Da ich der Bahn nur das Schlimmste zutraue, fuhr ich schon am Vorabend nach Frankfurt – unser Zug hatte prompt eine halbe Stunde Verspätung. Schon gerechtfertigt, die Hotelkosten.
Am Flughafen entdecke ich jedesmal neue Ecken. Meine Sicherheitskontrolle diesmal hatte bereits einen Ganzkörperscanner, der allerdings so wild nicht sein kann, denn durch meinen Dutt kam er nicht durch. Also Handkontrolle, eine Situation, die mich unvermutet an Outlanders „Wentworth Prison“ erinnerte, als Jack Claires Frisur auf Waffen durchsucht. Ich mußte mir ein Grinsen verbeißen.
Wie immer ging auch das Handgepäck nicht so ohne weiteres durch. Meine Güte – frau braucht halt ein paar Dinge in greifbarer Nähe! Endlich war der verdächtige Gegenstand gefunden: Mit einem vernichtenden Blick hielt die Kontrolleurin ihrem Kollegen am Scanner den Lippenstift hin. Männer! Okay, ich finde ja auch, daß „Plum Diva“ die Bombe ist, aber…

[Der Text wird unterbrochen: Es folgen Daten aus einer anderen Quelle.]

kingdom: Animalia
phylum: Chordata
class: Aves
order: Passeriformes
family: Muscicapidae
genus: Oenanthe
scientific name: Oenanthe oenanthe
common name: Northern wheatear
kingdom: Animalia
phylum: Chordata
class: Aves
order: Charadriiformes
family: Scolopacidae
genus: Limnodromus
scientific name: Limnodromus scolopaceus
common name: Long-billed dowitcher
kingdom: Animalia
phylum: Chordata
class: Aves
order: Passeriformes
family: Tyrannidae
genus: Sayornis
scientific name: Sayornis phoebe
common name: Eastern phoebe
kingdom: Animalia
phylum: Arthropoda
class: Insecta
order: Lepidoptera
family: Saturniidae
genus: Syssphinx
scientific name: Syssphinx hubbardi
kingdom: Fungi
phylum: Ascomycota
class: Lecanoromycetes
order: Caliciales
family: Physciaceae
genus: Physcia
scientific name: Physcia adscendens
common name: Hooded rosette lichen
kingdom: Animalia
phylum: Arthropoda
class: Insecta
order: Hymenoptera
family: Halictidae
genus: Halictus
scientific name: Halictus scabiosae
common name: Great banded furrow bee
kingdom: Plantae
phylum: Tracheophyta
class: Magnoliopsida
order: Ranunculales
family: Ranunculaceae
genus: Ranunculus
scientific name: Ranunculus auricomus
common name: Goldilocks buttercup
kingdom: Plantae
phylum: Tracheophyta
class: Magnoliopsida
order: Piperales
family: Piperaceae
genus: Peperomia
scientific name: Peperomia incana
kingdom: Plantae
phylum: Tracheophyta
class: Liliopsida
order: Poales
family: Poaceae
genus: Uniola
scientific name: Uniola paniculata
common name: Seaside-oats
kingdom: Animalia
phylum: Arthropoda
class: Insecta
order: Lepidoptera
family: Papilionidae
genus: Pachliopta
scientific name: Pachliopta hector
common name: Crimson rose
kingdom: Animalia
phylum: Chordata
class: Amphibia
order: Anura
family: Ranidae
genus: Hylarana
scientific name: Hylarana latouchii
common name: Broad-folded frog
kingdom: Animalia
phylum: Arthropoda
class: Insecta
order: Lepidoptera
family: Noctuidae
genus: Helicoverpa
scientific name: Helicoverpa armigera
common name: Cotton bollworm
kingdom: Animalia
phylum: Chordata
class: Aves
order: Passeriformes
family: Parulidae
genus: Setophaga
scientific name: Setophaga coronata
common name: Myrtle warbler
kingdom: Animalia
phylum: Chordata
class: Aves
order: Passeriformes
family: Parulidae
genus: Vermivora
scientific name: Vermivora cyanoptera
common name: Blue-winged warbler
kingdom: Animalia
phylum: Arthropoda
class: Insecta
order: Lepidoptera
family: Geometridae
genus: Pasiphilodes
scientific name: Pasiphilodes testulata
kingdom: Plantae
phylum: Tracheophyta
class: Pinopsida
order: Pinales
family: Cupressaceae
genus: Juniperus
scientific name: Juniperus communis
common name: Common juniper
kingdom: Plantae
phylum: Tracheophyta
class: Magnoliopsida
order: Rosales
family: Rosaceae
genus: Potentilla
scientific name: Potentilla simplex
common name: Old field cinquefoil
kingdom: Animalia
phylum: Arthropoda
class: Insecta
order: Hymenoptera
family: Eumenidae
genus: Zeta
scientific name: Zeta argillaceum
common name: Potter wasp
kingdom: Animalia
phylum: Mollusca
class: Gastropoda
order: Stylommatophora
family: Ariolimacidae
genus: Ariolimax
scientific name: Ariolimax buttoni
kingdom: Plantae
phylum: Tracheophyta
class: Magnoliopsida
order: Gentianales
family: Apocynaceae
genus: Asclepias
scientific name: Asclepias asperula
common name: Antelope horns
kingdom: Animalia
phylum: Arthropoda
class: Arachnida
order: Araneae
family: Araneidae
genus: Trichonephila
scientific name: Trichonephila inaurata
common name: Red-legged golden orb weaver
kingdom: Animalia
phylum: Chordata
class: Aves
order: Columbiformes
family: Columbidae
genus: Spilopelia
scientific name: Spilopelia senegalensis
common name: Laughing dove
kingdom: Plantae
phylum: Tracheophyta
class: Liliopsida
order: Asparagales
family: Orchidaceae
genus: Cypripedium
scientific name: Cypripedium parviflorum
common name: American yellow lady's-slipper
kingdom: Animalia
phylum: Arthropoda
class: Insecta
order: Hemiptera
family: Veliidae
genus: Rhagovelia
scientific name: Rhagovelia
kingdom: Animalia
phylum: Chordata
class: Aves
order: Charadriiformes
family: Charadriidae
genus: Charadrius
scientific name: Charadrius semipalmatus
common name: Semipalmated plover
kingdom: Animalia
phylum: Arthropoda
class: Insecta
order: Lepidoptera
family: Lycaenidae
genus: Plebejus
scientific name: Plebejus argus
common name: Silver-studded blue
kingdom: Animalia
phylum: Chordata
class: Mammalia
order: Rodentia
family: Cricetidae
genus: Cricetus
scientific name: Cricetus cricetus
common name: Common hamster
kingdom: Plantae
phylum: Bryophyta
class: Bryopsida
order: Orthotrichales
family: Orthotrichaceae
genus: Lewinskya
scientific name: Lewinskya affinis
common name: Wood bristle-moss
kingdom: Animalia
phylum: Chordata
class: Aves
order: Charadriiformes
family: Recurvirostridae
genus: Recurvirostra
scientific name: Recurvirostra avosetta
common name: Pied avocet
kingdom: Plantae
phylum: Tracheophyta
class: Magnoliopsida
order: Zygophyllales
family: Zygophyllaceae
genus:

Im Flieger saß ich neben einem Ehepaar aus Neuseeland, was sehr nett war, denn so konnte ich meine aktiven Sprachkenntnisse schon mal aufwärmen. Wurde auch gleich gewarnt, in Schottland würde es regnen – die Tochter hatte es mitgeteilt.
Stimmte dann auch.
Edinburgh Airport ist eine übersichtliche Angelegenheit. („Mein“ Ehepaar war sich uneins – er haßt den Flughafen, sie findet ihn nett.) Anscheinend kamen drei Maschinen aus Deutschland etwa zeitgleich an (Düsseldorf, Stuttgart und Frankfurt), und es herrschte ein irrer Betrieb bei der Einreise. Ich fragte mich, wie das werden soll, wenn Schottland die EU verläßt; das Personal ist ja jetzt schon überfordert. Wir glücklichen Besitzer eines biometrischen Reisepasses (ich gratulierte mir, ihn eingesteckt zu haben) wurden gleich zur Seite gewinkt und waren in null komma nichts durch die elektronische Kontrolle durch.
Mit dem Airlink-Bus, der vor dem Terminal abfährt, sollte es dann in die City gehen. Es fährt auch eine Tram, ist aber teurer und langsamer. Aber zunächst galt: Das Voucher-System.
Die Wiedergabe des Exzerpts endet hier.